Interleukin‐6 and the acute phase response during treatment of patients with paget's disease with the nitrogen‐containing bisphosphonate dimethylaminohydroxypropylidene bisphosphonate

Bisphosphonates suppress bone resorption and are used in the management of bone diseases with increasing frequency. In some patients treated for the first time with potent nitrogen‐containing bisphosphonates, there is a transient febrile reaction and transient hematological changes suggestive of an acute phase response.
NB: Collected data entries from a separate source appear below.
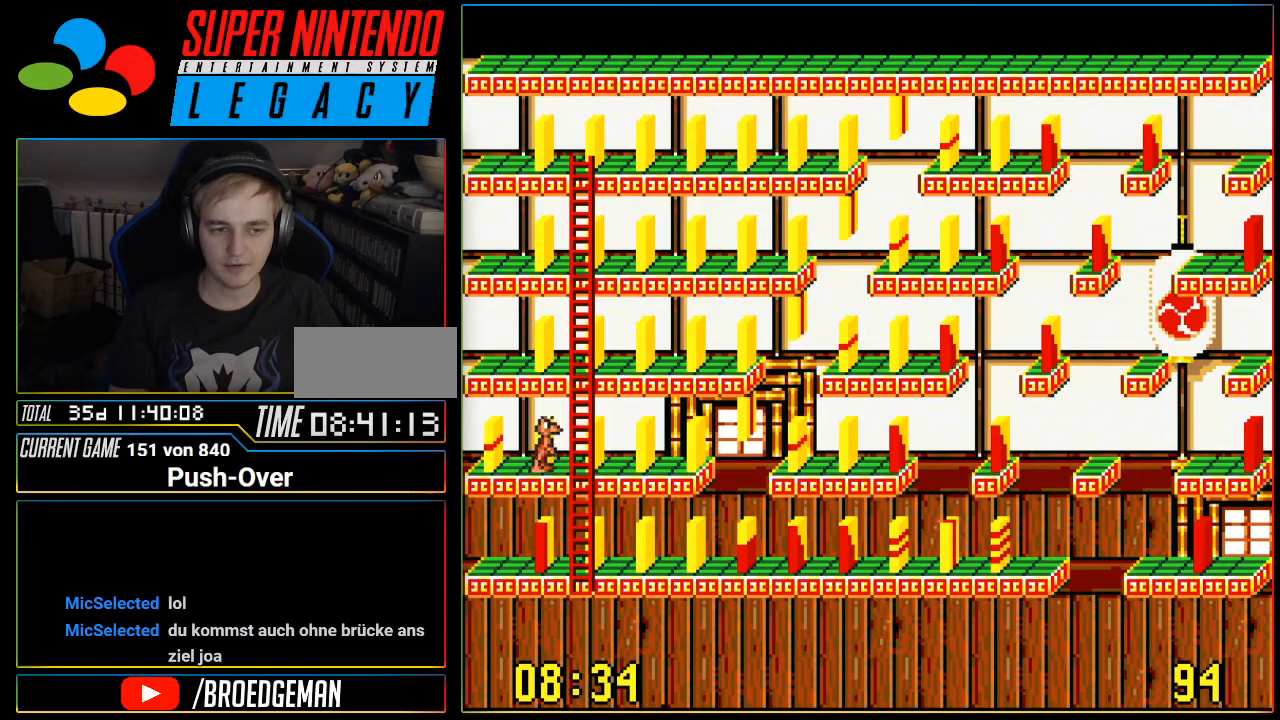
{"buttons": [], "events": [[216, "DPAD_RIGHT", "down"], [300, "DPAD_RIGHT", "up"]]}
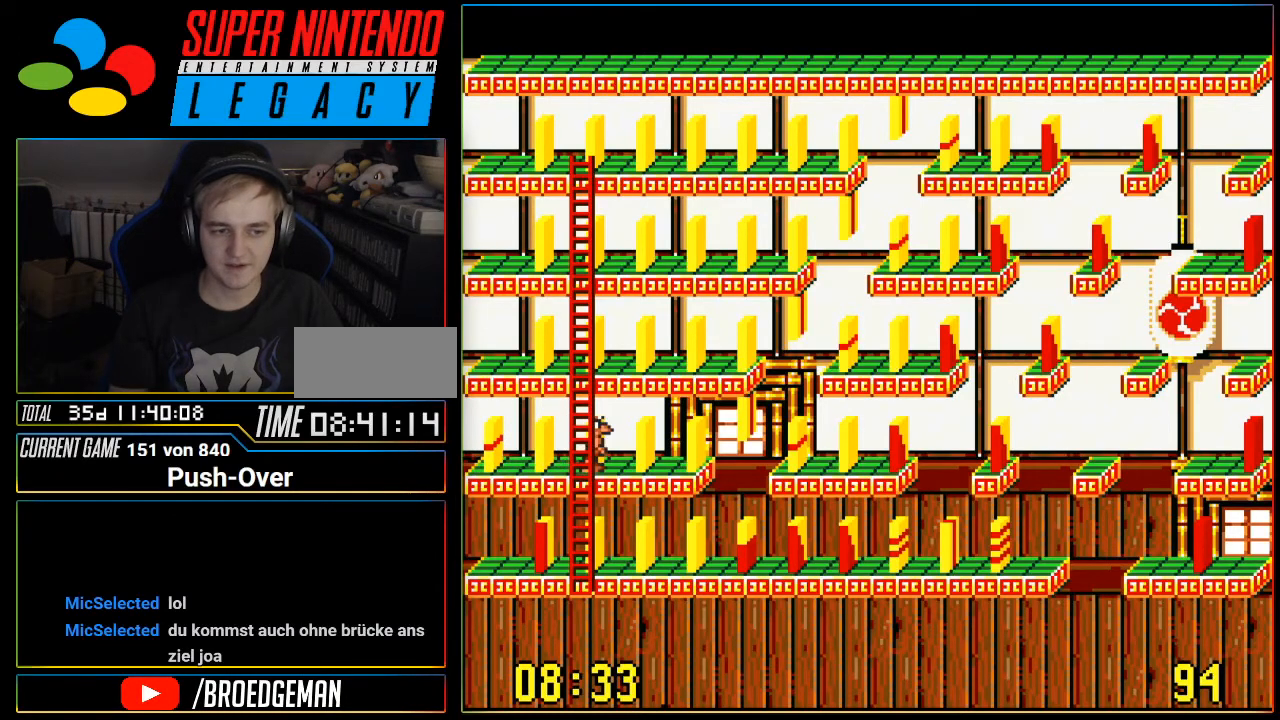
{"buttons": ["DPAD_DOWN"], "events": [[50, "DPAD_DOWN", "down"]]}
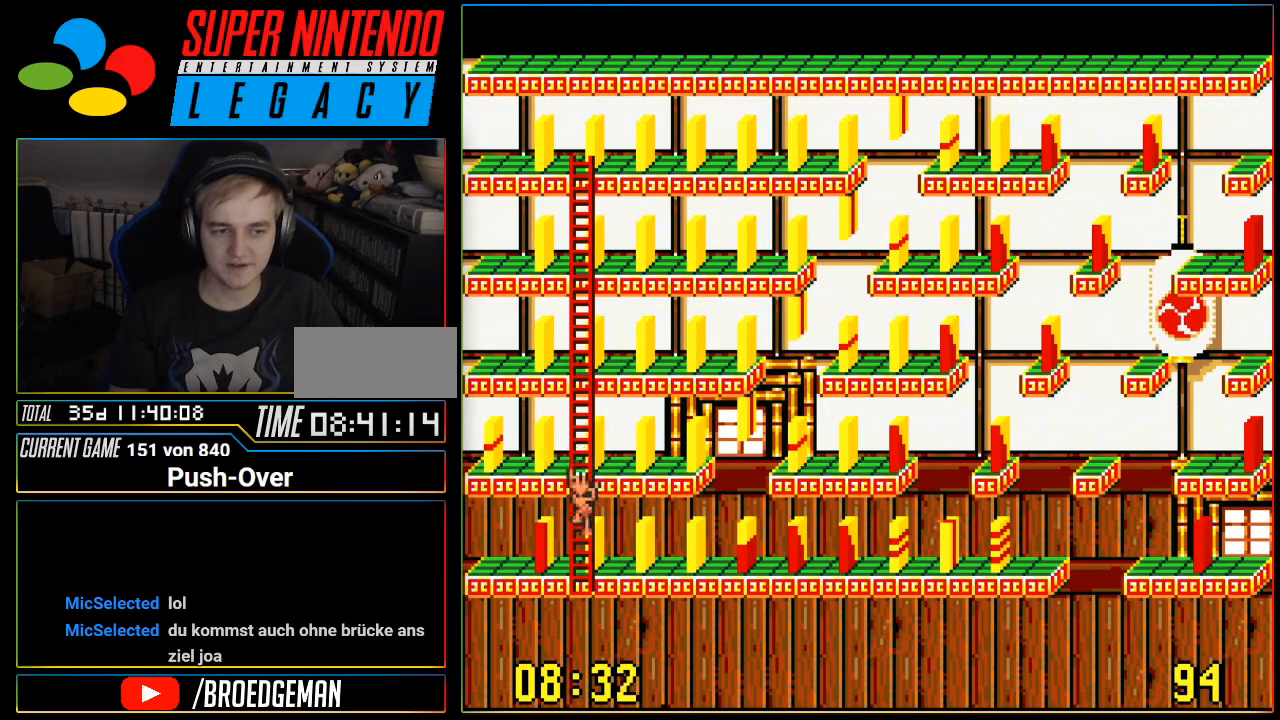
{"buttons": ["DPAD_LEFT"], "events": [[233, "DPAD_DOWN", "up"], [400, "DPAD_LEFT", "down"]]}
Because IL‐6 is considered to be an important mediator of the acute phase response, we examined the changes in circulating IL‐6 bioactivity in 38 patients with Paget's disease treated with the nitrogen‐containing bisphosphonate (3‐dimethyl‐ amino‐1‐hydroxypropylidene)‐1,1‐bisphosphonate (dimethyl‐APD). 16 patients who had never received such bisphosphonate were treated with oral dimethyl‐APD (100–400 mg/day) and 22 (9 for the first time) with intravenous dimethyl‐APD 4 mg/day. Treatment was given for 10 days. Eleven of 38 patients, all first treatments, showed an increase in body temperature of more than 0.5°C exceeding 37°C associated with a significant decrease in lymphocyte count and an increase in serum CRP values. These changes were transient and did not occur in the patients with no febrile response. In patients with a febrile reaction circulating IL‐6 bioactivity increased significantly and this increase generally preceeded the rise in temperature. Moreover, patients with an acute phase response had significantly higher peak IL‐6 values than those without (128 ± 30 vs. 31 ± 4 U/ml, p < 0.001). The peaks in plasma IL‐6 were further correlated with the peaks in temperature and in serum CRP values ( r = 0.49, p < 0.05). In vitro, low concentrations of dimethyl‐APD, but not of clodronate, stimulated IL‐6 release from fetal mouse bone explants and this release was markedly enhanced after treatment of the bones with dimethyl‐APD followed by PTH. There was also a significant correlation between basal plasma PTH concentrations and IL‐6 peaks ( r = 0.60, p < 0.005) in the patients that improved further when only results from patients with first time exposure to dimethyl‐APD were analyzed ( r = 0.88, p < 0.002). In conclusion, an acute phase response occurred only in patients treated for the first time with the nitrogen‐containing bisphosphonate dimethyl‐APD and IL‐6 plays a role in this response. The cellular basis of the interaction between bisphosphonates and IL‐6 at the bone‐bone marrow interface remains to be elucidated.